ЗАДАНИЕ A
Перепечатайте из отрывка о Хмелеве фрагмент, начиная с «Лекарев — Корин, озорной, умный» и далее вплоть до «внутренний ее смысл.».
ЗАДАНИЕ B
Ответьте по отрывку о Хмелеве:
(i) Какого персонажа играл Лекарев?
(ii) Какой героине Хмелев в роли Тузенбаха научился говорить о своем чувстве молча или на любом тексте?
(iii) Характер какого персонажа Хмелев запрещал Галлису смягчать?

+++ ФРАГМЕНТ ТЕКСТА

Общение было одной из сильнейших сторон хмелевского таланта, а после Тузенбаха он был захвачен проблемой сложного общения, при котором нет необходимости во что бы то ни стало смотреть друг другу в глаза. То, что ему удалось, изменив форму общения, «наладить» сцену, необычайно его радовало.

Лекарев — Корин, озорной, умный старик, оказавшийся в положении слушающего, а не смотрящего, целиком отдавался процессу восприятия мыслей шута и рождению своего ответа. Победить! Во что бы то ни стало победить! Развитие этого действия то радовало, то огорчало его, то приводило к растерянности, то обнадеживало. Спрятанный от глаз шута, он тесно прижимался к стволу дерева и озорно посылал свои «разящие» реплики вверх. В процессе репетиций появлялись новые детали. Например, иногда обоих неудержимо влекло взглянуть друг на друга, но каждый хотел сделать это незаметно для другого. Хмелев привязался к этой сцене так, что, когда спектакль уже шел, он часто заходил взглянуть только на нее.

Долго у нас не получался момент зарождения любви Оливера — Галлиса и Селии — Николаевой. О любви в сцене нет ни слова, а сыграть надо было именно этот внутренний ее смысл.

И вот однажды за эту сцену взялся Хмелев. Собственно, это даже не было репетицией. Хмелев показывал и рассказывал, как он в Тузенбахе научился молча или на любом тексте, но имевшем отношения к любви, говорить Ирине о своем чувстве. Хмелев посадил Николаеву около себя и стал ей рассказывать какой-то случай из своей жизни. Боже мой, как он смотрел на нее! Мы все даже как-то растерялись.

— Вот это надо нажить. Тогда вам не нужно будет ни специальных слов, ни пауз, ни мизансцен. Возьмите это на себя. Поверьте, что вы увидели чудо, мадонну, а сейчас, когда у вас, Оливера, душа открыта добру, — любовь придет. Откройте в себе те клапаны, которые помогут вам воспринять Селию, как чудо, как музыку. О том, как это дойдет до зрителей, не беспокойтесь. Будете сами верить в то, что любите, — дойдет. Нет, — никакая мизансцена не поможет.

В том, как впоследствии играли эти моменты Галлис и Николаева, звучало и жило сердце Хмелева.

Особенно Хмелева занимала тема трагического в пьесе — в ней он добивался максимальной серьезности. Малейшая театральная аффектация казалась ему недопустимой. Например, он настаивал на том, чтобы Галлис ни под каким видом не смягчал характера Оливера, из-за того что в конце пьесы тот раскаивается.

++++++
+++ ФРАГМЕНТЫ ДАННЫХ

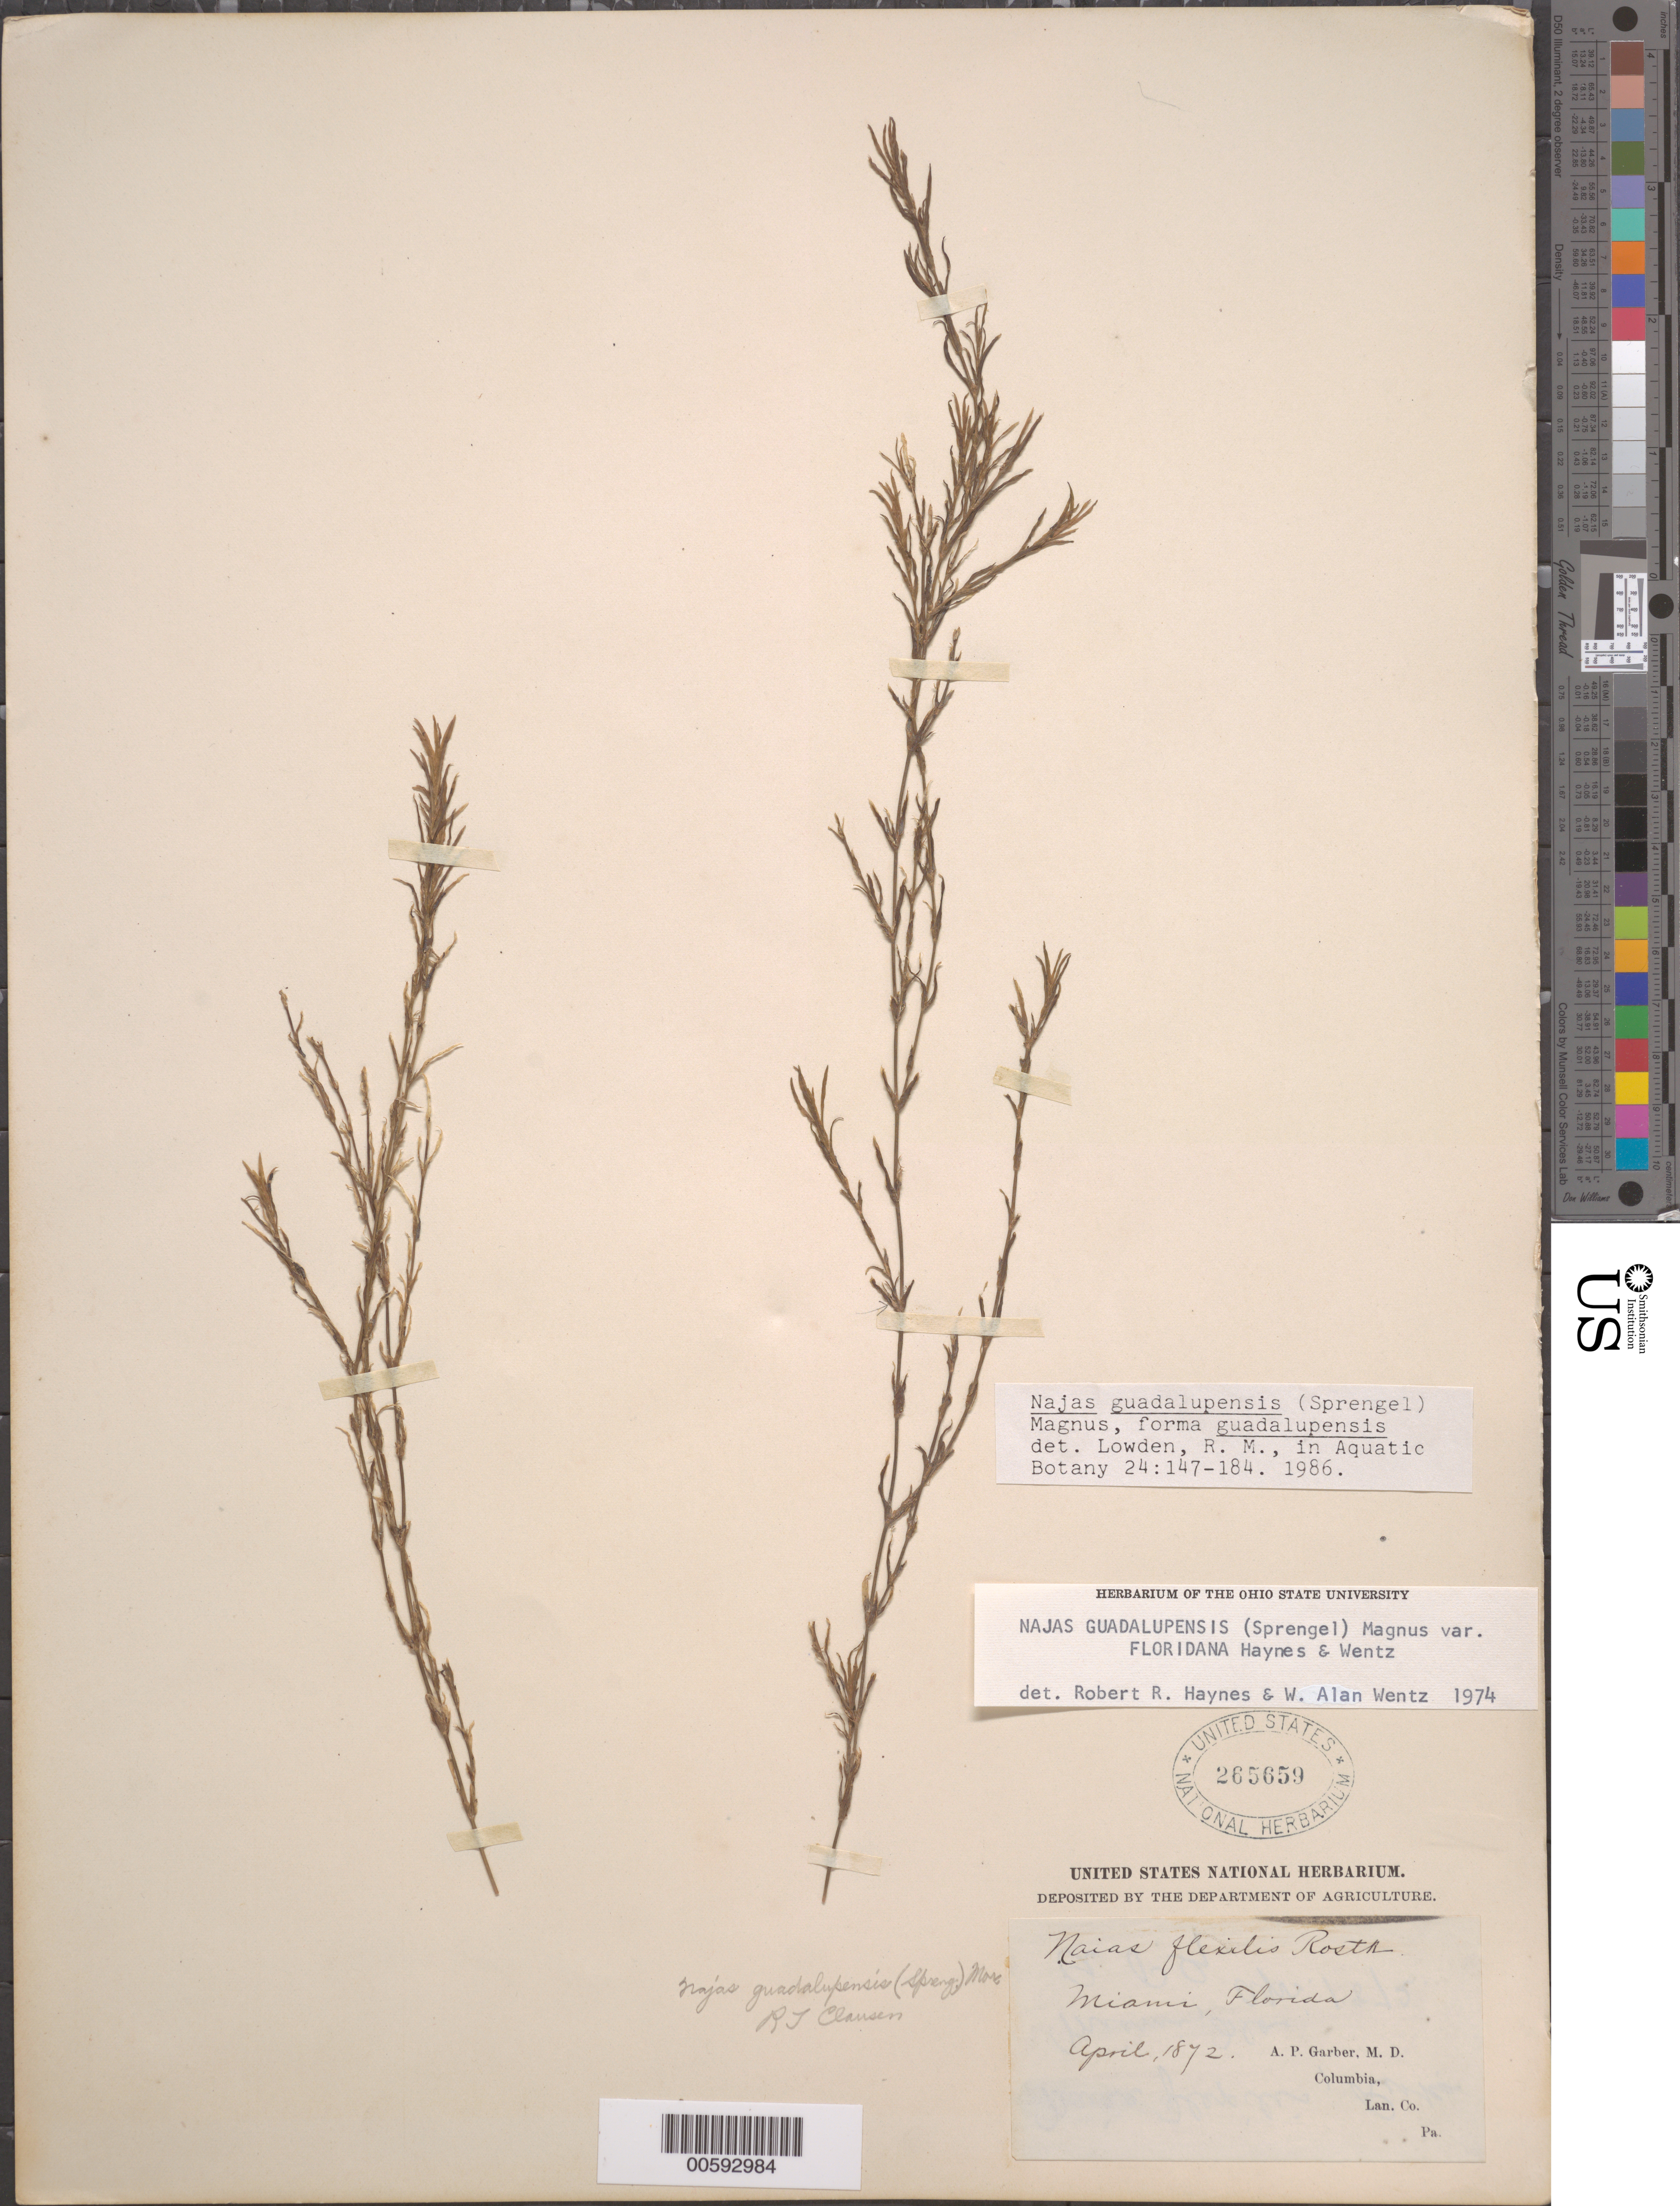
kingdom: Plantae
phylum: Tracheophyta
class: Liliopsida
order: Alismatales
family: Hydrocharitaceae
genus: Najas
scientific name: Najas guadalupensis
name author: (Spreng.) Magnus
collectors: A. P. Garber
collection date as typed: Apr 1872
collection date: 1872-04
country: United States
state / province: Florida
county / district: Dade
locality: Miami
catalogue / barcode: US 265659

++++++

РЕШЕНИЕ ЗАДАЧИ A
Лекарев — Корин, озорной, умный старик, оказавшийся в положении слушающего, а не смотрящего, целиком отдавался процессу восприятия мыслей шута и рождению своего ответа. Победить! Во что бы то ни стало победить! Развитие этого действия то радовало, то огорчало его, то приводило к растерянности, то обнадеживало. Спрятанный от глаз шута, он тесно прижимался к стволу дерева и озорно посылал свои «разящие» реплики вверх. В процессе репетиций появлялись новые детали. Например, иногда обоих неудержимо влекло взглянуть друг на друга, но каждый хотел сделать это незаметно для другого. Хмелев привязался к этой сцене так, что, когда спектакль уже шел, он часто заходил взглянуть только на нее.

Долго у нас не получался момент зарождения любви Оливера — Галлиса и Селии — Николаевой. О любви в сцене нет ни слова, а сыграть надо было именно этот внутренний ее смысл.

РЕШЕНИЕ ЗАДАЧИ B
(i) Корина.
(ii) Ирине.
(iii) Оливера.